(Rendered page images)
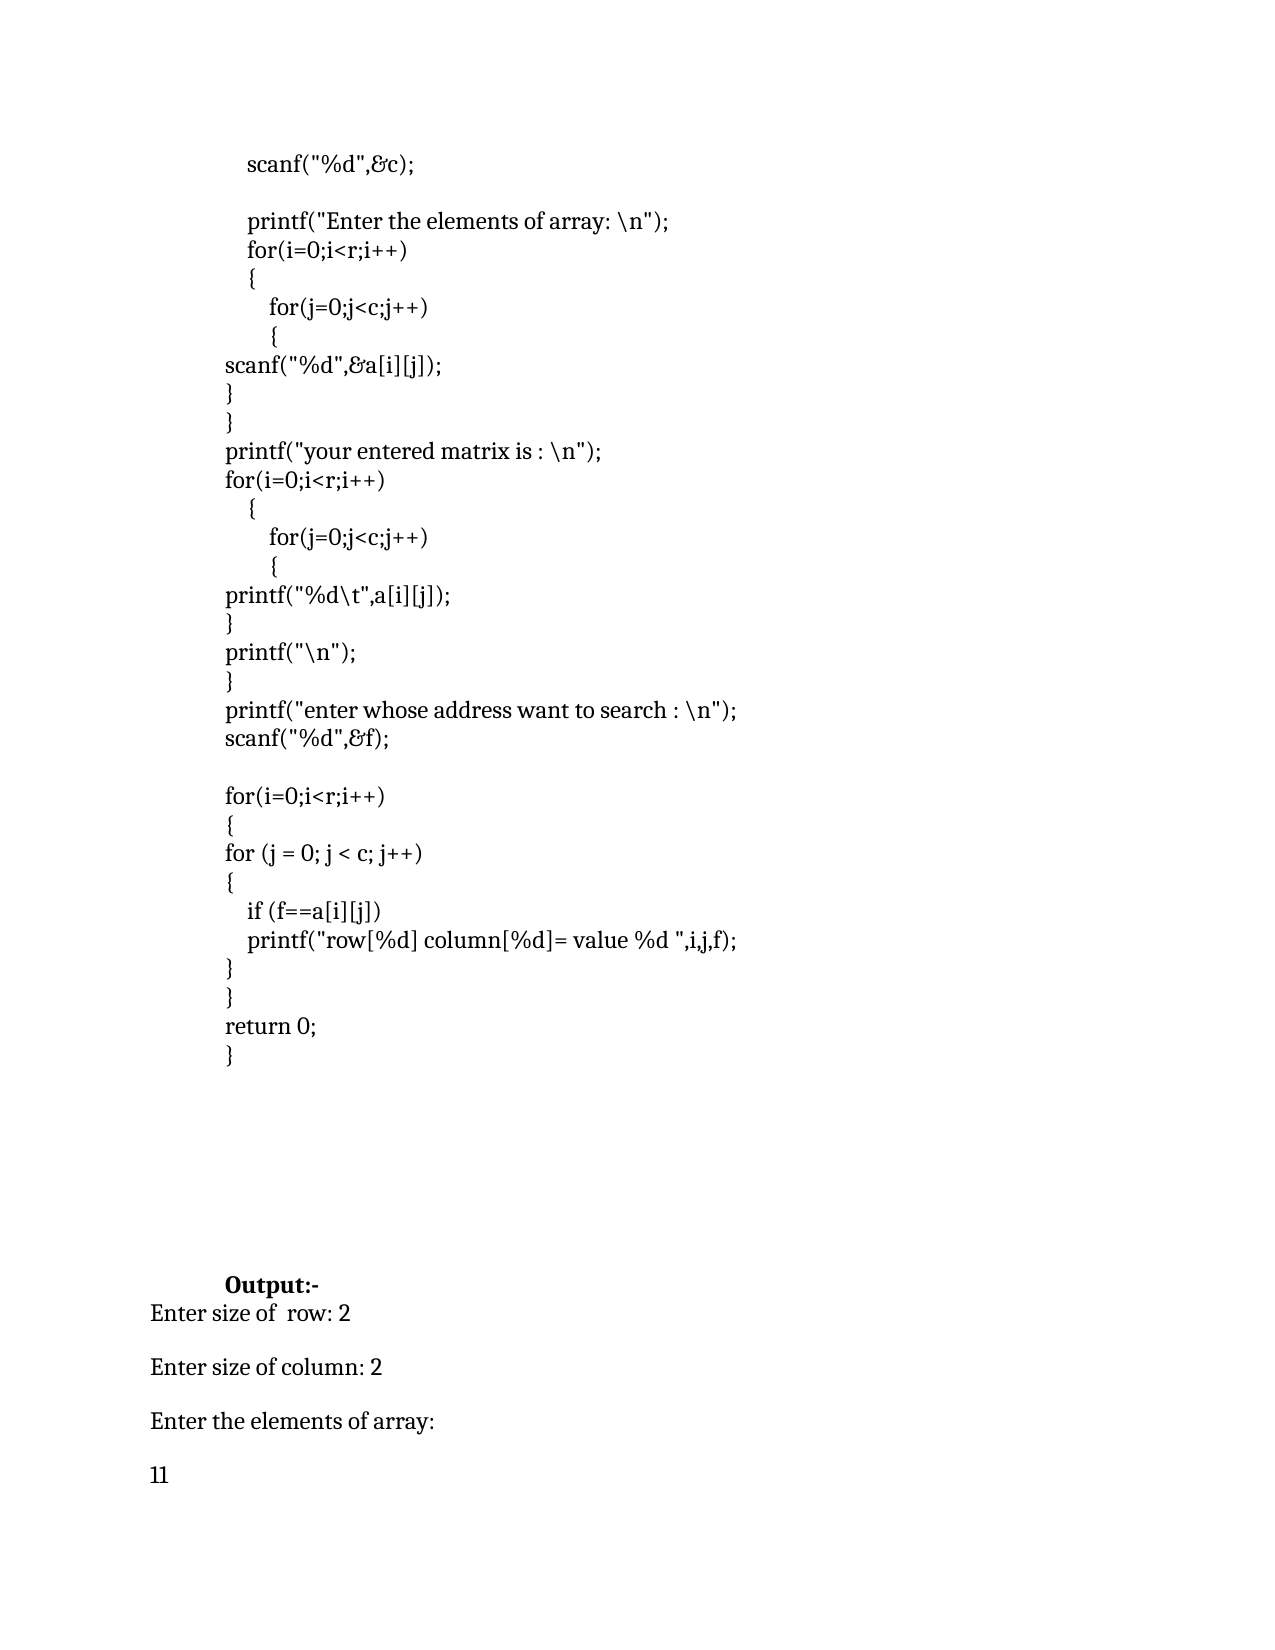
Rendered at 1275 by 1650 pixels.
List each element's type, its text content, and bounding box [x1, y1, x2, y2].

list for(i=0;i<r;i++) [225, 782, 1125, 811]
list { [225, 264, 1125, 293]
list for(i=0;i<r;i++) [225, 236, 1125, 264]
list for(i=0;i<r;i++) [225, 466, 1125, 494]
list printf("row[%d] column[%d]= value %d ",i,j,f); [225, 926, 1125, 954]
list if (f==a[i][j]) [225, 897, 1125, 926]
list } [225, 609, 1125, 638]
list } [225, 954, 1125, 983]
text Enter size of column: 2 [150, 1353, 1125, 1382]
list scanf("%d",&f); [225, 724, 1125, 753]
list { [225, 494, 1125, 523]
list Output:- [225, 1271, 1125, 1299]
list for(j=0;j<c;j++) [225, 293, 1125, 322]
text Enter size of row: 2 [150, 1299, 1125, 1328]
list { [225, 811, 1125, 839]
list scanf("%d",&a[i][j]); [225, 351, 1125, 379]
list printf("\n"); [225, 638, 1125, 667]
list { [225, 552, 1125, 581]
list { [225, 868, 1125, 897]
text 11 [150, 1461, 1125, 1489]
text Enter the elements of array: [150, 1407, 1125, 1436]
list return 0; [225, 1012, 1125, 1041]
list printf("enter whose address want to search : \n"); [225, 696, 1125, 724]
list for (j = 0; j < c; j++) [225, 839, 1125, 868]
list printf("your entered matrix is : \n"); [225, 437, 1125, 466]
list { [225, 322, 1125, 351]
list scanf("%d",&c); [225, 150, 1125, 179]
list } [225, 408, 1125, 437]
list printf("Enter the elements of array: \n"); [225, 207, 1125, 236]
list } [225, 983, 1125, 1012]
list for(j=0;j<c;j++) [225, 523, 1125, 552]
list printf("%d\t",a[i][j]); [225, 581, 1125, 609]
list } [225, 1041, 1125, 1069]
list } [225, 667, 1125, 696]
list } [225, 379, 1125, 408]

■ Your objective ■
The answer must consist of every line above that holds the string "size", copied exactly.

■ Solution ■
text Enter size of column: 2 [150, 1353, 1125, 1382]
text Enter size of row: 2 [150, 1299, 1125, 1328]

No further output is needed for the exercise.